Saturday, July 7, 2012

PERSONAL/LOVE LETTER: HI, YOU I'D LIKE TO HAVE KIDS WITH YOU

Hi, you. I’d like to have kids. You know, with you. I can almost see already how it will unfold. I think our first baby will be a boy. You’ll think that I’ll be thrilled with a son. And I will be. But I’ll also be a little secretly sad that it wasn’t a baby girl to take after you. I’ll hold him for the first time. “He’s gorgeous,” I’ll say. “He really is.” “He looks just like me! Kidding. He looks like both of us.” I’ll smile and kiss you. “Though he mostly looks like me.” We’ll get him home.

It’ll come time for the first changing. “Baby, I’m so tiiiiired,” you’ll whisper. “But it smells really bad.”Alex… you’re the one with all the diaper changing experience.”“Fiiiiiiine.” I’ll carry the little stink bomb into his room. I’ll open his diaper and…“Oh sweet mother! Wow. Just wow. I know you hear me on the monitor, woman. You better not be smiling.” You’ll pull the sheets up to cover your face and to stifle the giggles. “It’s just…” I’ll continue. “So. Bad. It’s like you’ve been feeding this kid Indian food and evil!” And then there’ll be the middle of the night feedings. “Baaaaaby, can you get this one?” “I don’t have any breasts.” “We switched to a bottle weeks ago.” “Well, sure. There’s that.” “I gave birth to your son.” “That one is not going to work forever, you know.” “Yes it is.”
“Curses!”

And when he gets a little older, he’ll waddle over, climb up on my knee and watch soccer with me. “Daddy, who’s playing?” “
“New York Red Bulls . We like them.” “Who is the other team?” “Toronto FC. They are poopy.” “I think mommy likes them.”
“You’re mother is a bit of a harlot. I wanted to wait until you were older to tell you…”

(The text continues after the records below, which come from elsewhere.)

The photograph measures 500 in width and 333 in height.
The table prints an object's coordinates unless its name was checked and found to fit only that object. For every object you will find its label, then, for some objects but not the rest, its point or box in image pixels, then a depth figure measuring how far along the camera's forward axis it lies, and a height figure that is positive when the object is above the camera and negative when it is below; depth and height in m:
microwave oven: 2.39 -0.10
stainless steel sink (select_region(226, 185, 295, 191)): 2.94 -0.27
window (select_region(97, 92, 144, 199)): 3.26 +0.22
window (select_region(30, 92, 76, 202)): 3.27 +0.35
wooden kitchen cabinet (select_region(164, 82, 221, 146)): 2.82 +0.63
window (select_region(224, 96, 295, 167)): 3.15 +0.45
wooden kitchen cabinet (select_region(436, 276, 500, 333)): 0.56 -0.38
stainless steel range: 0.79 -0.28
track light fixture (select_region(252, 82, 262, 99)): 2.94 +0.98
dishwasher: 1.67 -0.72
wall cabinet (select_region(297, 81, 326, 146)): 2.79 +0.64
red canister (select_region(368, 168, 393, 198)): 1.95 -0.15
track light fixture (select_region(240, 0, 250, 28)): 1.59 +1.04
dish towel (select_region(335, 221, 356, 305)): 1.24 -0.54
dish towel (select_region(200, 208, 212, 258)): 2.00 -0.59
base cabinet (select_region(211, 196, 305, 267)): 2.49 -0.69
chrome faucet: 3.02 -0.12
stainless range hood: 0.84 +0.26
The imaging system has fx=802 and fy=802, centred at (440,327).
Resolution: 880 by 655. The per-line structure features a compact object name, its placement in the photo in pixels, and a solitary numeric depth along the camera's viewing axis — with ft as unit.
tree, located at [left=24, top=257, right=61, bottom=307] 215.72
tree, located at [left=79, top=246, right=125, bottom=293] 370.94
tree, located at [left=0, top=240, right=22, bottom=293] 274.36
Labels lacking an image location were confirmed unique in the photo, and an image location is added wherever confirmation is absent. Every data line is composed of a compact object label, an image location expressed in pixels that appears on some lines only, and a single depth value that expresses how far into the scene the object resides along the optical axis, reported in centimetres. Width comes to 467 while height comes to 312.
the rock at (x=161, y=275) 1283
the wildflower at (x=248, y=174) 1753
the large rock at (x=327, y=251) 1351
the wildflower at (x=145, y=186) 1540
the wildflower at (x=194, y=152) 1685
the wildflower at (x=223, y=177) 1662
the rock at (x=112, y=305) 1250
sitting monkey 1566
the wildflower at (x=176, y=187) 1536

“I like Toronto. I Toronto. I am going to cheer for the Toronto FC.” “I will straight up give you to the gypsies.” "Alex!!” you’ll yell, after entering the room without me noticing. “Kidding. I’m kidding!” I’ll shake my head side to side and mouth “I’m not” at the kid. Then I’ll mime “I’m watching you” to him. And when he’s fifteen he’ll want some cash to go to a movie with that cute little brunette girl from his English class who writes poems but won’t show them to anyone but him. You’ll balk because the girl’s mother “always skimped on snacks for the kids’ soccer games” five years earlier. And because, “She’s a judgmental bitch who dresses like she thinks she’s still twenty-two!” And he’ll be sad. And I’ll take him aside. I’ll explain that what seems like love at his age, often isn’t. And that he’ll meet thousands of women in his life, each with attributes that will make her special. And that you and I are doing our very best to help him grow up healthy and happy.

Then I’ll slip him a couple of twenties and say, “Don’t tell your mother.” It’s gonna happen. Make your peace with it now.Then he’ll graduate from high school. And I’ll be annoyed at sitting there for so long. And I’ll wonder, a little too loud, who wrote those terrible speeches. And then the little bastard, who you’ll claim ruined your body (he so hasn’t) and who I’ll resent because his soon to be half-assed university career is going to cost me the stash of money I had put aside for my personal robot that sings Rob Base and DJ EZ Rock’s “Joy and Pain” and makes the world’s best pancakes, will take the stage. And he’ll get his diploma…And we”ll know we did good. You’ll cry. I’ll hug you.

And I’ll hope, with every ounce of my being, that when he finds someone to spend his life with, he’ll be half as lucky as I’ve been.